Tous les géants du secteur ont publié des études enthousiastes pour soutenir sa démonstration. L'ouverture des trois premiers casinos dans différentes régions du pays - Tokyo, Osaka et peut-être Hokkaido - pourrait générer, selon les analystes, 1.750 milliards de yens par an de revenus, soit 15,8 milliards de dollars, soit presque l'équivalent des casinos du strip de Las Vegas (17,7 milliards de dollars en 2017).
« Si ces complexes sont implantés dans six régions, le Japon a le potentiel de devenir l'un des plus grands marchés du jeu de la planète avec au moins 24,2 milliards de dollars », affirment, dans une récente étude, les experts de « Global Market Advisors ». « On comprend que la motivation soit énorme chez tous les opérateurs américains », souffle un lobbyiste, qui espère obtenir, en 2019 ou 2020, l'une des premières licences distribuées par le gouvernement.
Collectivités locales et gouvernement très courtisés
Déjà Las Vegas Sands, MGM Resorts, Caesars Entertainment ou encore Wynn Resorts ont commencé à courtiser les collectivités locales et le gouvernement central, qui imposera une taxe de 30 % sur les revenus des complexes dont l'ouverture devrait intervenir vers 2025. Sheldon Adelson, le PDG de Sands, a assuré qu'il pourrait investir plus de 10 milliards de dollars dans un projet géant au Japon quand il n'avait débloqué « que » 5,6 milliards pour construire l'emblématique Marina Bay Sands de Singapour.
Un cadre très réglementé
Si ces chiffres fascinent les élus de la droite japonaise, l'exécutif a toutefois dû promettre un encadrement strict des opérations des casinos pour rassurer les parlementaires les plus inquiets des éventuelles conséquences sociales de cette légalisation du jeu. Les études d'opinion montrent d'ailleurs que plus de 60 % de la population reste hostile à l'ouverture de casinos.
La loi adoptée cette semaine indique ainsi que la surface réservée au jeu ne représentera au maximum que 3 % de l'ensemble des « complexes intégrés ». Par ailleurs, les Japonais ne pourront venir jouer qu'au maximum trois fois par semaine ! Ils devront aussi payer, à chaque visite, un ticket d'entrée de 6.000 yens (45 euros) quand les étrangers seront, eux, admis gratuitement. « Ces mesures doivent permettre de limiter l'addiction aux jeux même si aucune étude n'a jamais vraiment prouvé l'efficacité de ce genre de tickets sur les problèmes de dépendance », explique Ichiro Tanioka, le président de l'Université du Commerce d'Osaka.

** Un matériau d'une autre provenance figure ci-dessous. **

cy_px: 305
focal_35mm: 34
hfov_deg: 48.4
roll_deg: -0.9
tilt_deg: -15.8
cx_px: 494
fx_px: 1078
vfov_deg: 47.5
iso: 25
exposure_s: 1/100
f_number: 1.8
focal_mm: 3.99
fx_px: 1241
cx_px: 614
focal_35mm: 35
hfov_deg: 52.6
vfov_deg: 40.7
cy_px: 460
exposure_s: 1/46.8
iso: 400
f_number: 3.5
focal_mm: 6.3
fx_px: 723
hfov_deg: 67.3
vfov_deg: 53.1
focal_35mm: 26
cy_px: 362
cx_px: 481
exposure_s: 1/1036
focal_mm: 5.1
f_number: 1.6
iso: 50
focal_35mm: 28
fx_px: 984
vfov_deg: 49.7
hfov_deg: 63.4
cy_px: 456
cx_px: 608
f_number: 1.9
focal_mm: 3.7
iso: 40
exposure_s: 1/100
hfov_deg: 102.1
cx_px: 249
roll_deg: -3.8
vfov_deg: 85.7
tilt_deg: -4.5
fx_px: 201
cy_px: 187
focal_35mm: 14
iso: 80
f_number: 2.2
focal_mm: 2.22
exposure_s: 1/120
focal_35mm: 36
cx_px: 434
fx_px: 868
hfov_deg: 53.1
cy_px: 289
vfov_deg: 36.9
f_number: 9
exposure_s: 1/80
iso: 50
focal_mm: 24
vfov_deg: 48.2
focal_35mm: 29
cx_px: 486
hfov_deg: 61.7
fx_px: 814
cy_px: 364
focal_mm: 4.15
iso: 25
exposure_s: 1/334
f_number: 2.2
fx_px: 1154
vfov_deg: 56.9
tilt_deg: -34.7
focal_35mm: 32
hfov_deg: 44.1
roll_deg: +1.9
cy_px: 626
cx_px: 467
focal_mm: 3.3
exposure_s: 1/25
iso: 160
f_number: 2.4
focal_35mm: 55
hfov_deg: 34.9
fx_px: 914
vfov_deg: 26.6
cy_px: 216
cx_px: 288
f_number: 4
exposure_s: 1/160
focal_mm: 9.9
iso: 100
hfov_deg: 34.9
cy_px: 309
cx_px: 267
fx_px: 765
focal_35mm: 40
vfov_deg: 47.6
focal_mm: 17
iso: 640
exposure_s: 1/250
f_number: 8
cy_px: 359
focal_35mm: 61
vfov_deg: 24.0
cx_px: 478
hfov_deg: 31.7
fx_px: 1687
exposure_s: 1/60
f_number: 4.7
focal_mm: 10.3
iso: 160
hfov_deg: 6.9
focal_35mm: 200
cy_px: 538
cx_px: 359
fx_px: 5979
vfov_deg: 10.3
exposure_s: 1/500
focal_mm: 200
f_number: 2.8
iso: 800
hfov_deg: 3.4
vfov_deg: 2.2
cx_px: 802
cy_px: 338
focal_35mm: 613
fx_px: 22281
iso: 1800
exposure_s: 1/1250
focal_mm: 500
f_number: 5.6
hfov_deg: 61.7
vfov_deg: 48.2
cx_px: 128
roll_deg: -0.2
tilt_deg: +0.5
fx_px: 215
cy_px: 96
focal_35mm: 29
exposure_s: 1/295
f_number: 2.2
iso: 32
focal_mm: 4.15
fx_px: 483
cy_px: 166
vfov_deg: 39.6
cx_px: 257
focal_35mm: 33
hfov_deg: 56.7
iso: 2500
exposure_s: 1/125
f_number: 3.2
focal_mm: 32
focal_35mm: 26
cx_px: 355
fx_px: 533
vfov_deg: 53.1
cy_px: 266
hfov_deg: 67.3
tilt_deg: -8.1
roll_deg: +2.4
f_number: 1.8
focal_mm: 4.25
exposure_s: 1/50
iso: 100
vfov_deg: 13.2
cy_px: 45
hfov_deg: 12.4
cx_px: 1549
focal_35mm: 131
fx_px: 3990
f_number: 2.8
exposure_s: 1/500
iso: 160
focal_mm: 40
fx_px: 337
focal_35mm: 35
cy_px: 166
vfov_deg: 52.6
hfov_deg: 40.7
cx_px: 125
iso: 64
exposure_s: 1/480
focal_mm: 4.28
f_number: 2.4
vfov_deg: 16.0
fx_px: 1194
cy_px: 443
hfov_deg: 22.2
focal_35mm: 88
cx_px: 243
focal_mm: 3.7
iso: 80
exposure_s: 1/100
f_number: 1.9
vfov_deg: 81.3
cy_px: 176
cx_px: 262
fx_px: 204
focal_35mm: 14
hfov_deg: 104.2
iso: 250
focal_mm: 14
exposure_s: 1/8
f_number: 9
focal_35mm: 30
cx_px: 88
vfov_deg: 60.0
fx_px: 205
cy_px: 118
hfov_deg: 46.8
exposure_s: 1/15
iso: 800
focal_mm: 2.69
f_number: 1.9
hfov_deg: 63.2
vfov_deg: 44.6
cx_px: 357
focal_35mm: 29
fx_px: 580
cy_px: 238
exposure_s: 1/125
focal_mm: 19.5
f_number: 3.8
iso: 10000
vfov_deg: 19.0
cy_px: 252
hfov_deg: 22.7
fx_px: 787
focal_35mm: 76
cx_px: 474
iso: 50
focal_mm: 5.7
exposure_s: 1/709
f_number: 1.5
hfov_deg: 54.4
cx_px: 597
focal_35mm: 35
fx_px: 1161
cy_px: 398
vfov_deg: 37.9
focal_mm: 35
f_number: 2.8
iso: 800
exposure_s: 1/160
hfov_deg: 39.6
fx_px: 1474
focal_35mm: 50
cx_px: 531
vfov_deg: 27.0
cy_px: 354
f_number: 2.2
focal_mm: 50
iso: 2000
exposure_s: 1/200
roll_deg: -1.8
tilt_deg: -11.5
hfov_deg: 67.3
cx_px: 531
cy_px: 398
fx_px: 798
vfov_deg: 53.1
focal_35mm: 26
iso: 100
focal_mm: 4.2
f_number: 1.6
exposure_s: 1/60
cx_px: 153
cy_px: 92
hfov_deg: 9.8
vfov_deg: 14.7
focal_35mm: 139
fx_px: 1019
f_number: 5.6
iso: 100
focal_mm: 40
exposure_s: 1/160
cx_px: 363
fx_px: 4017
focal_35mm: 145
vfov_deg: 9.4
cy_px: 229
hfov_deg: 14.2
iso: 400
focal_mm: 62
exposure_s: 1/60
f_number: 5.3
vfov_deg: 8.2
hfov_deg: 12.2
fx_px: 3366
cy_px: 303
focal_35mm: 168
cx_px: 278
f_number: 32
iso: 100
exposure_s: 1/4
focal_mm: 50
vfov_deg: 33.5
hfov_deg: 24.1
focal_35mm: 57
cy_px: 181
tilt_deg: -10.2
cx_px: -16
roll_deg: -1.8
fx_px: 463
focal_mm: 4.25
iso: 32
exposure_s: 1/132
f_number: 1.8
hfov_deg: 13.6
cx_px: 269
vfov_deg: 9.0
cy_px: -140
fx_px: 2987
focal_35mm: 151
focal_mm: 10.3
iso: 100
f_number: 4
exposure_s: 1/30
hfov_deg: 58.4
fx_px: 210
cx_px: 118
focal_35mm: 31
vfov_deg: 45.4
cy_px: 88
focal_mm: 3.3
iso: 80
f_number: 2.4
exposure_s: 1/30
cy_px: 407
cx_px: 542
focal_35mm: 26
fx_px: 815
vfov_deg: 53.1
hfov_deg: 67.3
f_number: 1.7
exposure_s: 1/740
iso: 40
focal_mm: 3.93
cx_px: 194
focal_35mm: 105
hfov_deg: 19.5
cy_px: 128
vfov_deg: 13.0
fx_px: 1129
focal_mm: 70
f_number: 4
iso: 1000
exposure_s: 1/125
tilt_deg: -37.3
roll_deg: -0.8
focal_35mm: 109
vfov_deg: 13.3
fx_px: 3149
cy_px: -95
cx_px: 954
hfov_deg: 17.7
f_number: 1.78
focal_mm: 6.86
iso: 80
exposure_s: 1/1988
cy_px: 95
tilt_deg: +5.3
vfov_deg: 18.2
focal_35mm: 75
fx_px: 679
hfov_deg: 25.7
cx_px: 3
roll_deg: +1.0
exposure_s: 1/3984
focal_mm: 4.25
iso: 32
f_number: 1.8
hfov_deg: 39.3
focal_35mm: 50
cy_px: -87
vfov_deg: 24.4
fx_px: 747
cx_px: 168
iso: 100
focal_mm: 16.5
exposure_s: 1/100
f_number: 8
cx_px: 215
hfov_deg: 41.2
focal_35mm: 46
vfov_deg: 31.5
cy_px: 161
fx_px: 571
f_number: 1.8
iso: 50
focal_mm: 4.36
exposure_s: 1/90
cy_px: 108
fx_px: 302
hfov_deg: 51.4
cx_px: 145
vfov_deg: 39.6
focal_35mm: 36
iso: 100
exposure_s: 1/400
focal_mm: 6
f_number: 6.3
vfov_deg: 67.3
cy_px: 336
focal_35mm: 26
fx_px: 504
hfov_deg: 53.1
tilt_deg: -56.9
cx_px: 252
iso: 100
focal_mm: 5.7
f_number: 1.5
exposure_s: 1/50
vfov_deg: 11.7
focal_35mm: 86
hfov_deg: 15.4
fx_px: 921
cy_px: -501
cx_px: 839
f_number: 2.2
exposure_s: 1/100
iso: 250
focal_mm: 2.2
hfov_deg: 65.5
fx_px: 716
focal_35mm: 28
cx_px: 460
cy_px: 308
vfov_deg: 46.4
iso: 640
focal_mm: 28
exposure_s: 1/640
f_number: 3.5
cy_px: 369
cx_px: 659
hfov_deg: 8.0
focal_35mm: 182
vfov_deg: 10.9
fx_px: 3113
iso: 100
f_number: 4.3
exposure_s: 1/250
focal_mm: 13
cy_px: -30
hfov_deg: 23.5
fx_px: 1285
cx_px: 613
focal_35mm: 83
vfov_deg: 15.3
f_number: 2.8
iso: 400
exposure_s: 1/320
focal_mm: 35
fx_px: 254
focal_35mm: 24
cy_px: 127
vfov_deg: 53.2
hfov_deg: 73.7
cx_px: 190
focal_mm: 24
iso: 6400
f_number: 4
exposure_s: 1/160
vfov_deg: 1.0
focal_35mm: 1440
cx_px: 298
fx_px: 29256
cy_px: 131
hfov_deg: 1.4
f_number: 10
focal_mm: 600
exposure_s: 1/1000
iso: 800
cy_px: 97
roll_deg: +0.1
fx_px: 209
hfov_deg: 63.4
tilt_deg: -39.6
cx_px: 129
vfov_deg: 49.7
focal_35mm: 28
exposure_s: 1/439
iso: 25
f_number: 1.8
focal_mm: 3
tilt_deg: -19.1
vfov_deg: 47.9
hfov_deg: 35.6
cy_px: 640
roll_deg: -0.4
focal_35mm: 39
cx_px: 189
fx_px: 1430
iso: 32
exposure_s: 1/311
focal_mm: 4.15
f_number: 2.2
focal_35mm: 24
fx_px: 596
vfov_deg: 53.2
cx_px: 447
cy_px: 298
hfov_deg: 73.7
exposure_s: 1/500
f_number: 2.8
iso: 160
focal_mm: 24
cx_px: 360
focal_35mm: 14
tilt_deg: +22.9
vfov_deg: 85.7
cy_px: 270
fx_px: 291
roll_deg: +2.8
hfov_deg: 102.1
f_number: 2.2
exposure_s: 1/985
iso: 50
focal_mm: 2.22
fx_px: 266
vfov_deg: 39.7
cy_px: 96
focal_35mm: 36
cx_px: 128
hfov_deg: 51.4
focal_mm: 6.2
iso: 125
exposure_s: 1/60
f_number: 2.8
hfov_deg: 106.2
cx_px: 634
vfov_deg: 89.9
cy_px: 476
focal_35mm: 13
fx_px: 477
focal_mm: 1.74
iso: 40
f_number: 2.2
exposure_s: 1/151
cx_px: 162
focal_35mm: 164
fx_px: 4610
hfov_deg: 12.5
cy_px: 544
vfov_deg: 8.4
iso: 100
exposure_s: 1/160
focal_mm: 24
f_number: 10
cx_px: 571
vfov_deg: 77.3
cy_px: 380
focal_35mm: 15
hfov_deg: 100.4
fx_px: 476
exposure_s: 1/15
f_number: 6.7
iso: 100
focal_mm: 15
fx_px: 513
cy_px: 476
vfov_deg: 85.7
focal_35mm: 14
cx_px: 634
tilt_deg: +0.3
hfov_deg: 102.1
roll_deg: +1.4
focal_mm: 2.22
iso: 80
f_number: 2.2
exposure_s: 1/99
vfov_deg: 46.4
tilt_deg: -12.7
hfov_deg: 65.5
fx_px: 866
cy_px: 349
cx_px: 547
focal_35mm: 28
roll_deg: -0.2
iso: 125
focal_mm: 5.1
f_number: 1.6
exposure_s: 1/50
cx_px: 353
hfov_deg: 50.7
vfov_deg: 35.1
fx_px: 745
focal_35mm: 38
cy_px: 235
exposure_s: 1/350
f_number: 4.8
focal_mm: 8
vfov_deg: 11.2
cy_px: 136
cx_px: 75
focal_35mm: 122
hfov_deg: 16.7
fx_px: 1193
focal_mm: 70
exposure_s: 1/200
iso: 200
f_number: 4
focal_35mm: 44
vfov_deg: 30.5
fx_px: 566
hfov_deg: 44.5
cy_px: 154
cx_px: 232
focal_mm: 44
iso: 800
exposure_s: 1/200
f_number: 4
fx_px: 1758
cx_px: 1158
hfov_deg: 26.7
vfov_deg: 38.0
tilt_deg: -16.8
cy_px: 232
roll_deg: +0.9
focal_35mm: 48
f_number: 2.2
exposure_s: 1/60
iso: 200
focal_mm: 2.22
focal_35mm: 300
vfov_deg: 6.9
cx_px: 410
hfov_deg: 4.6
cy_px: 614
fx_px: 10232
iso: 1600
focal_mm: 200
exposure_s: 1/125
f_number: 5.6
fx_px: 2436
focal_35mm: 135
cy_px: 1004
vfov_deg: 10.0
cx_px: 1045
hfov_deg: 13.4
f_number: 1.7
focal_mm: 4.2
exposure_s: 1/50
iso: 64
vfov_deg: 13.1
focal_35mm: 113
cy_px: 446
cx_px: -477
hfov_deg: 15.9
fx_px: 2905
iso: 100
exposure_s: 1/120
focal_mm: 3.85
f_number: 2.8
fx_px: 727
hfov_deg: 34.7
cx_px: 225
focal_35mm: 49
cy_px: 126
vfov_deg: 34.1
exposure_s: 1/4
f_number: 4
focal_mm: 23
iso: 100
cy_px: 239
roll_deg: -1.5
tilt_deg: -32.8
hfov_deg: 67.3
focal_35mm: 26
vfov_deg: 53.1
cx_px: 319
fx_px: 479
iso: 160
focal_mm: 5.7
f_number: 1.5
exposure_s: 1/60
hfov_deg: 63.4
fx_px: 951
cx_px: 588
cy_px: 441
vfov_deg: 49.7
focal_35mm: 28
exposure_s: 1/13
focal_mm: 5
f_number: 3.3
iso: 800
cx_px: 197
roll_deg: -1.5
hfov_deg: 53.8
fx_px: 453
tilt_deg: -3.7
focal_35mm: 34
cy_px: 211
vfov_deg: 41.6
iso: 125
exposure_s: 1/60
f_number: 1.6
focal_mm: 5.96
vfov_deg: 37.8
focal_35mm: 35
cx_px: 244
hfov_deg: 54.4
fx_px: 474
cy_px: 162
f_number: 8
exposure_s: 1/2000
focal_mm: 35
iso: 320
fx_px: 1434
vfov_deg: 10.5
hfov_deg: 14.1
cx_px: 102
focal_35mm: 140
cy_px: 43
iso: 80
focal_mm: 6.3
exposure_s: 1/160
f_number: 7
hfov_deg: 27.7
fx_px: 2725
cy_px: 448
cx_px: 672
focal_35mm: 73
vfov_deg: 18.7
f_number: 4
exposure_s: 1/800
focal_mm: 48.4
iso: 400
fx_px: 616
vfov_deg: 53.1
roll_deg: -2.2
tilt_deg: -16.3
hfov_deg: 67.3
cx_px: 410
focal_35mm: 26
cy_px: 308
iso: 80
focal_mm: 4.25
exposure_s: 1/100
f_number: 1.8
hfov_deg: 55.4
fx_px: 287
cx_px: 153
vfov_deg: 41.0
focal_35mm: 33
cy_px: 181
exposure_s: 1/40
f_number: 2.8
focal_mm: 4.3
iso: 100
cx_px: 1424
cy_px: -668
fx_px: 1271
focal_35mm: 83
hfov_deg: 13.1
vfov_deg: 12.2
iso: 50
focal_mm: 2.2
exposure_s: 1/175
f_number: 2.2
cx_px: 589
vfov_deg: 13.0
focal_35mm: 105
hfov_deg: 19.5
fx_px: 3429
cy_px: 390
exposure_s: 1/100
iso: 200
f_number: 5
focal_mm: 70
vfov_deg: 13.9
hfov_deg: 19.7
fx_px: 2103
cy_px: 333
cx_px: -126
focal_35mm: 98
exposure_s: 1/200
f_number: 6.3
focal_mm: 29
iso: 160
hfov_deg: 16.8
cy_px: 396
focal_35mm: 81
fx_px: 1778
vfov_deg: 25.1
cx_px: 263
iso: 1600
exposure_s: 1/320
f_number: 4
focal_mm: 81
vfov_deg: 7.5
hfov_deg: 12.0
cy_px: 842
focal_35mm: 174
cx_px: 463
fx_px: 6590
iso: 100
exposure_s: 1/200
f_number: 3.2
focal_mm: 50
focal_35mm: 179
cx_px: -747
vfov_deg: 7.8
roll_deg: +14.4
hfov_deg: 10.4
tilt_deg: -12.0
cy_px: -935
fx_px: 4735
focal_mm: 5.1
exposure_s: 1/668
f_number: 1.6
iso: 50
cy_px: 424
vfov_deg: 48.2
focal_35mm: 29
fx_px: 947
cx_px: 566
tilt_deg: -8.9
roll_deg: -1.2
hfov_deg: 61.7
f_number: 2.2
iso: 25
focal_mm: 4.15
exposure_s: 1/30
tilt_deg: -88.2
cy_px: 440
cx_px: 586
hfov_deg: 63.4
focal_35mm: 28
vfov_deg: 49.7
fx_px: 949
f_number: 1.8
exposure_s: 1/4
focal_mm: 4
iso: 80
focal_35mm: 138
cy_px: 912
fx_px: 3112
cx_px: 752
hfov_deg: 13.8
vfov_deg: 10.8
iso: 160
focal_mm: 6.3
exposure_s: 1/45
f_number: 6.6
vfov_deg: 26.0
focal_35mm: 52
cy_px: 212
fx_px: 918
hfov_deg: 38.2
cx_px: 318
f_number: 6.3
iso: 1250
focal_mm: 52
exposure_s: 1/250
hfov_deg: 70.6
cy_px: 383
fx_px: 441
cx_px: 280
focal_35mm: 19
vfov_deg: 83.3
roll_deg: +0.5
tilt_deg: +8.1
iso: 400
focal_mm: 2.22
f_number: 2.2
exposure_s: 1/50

Surveiller l'appétit des « yakuzas »
Après le vote de la loi, le gouvernement a aussi promis de mettre en place des contrôles stricts des autres délinquances potentielles associées aux casinos. Il devra particulièrement surveiller l'appétit des groupes de « yakuzas » (la pègre locale) spécialisés dans l'usure ou le risque d'une poussée de la prostitution, explique le professeur. « Mais ces risques sont gérables », assure Ichiro Tanioka, qui a lancé, à Osaka, le premier MBA du pays consacré au management de casinos.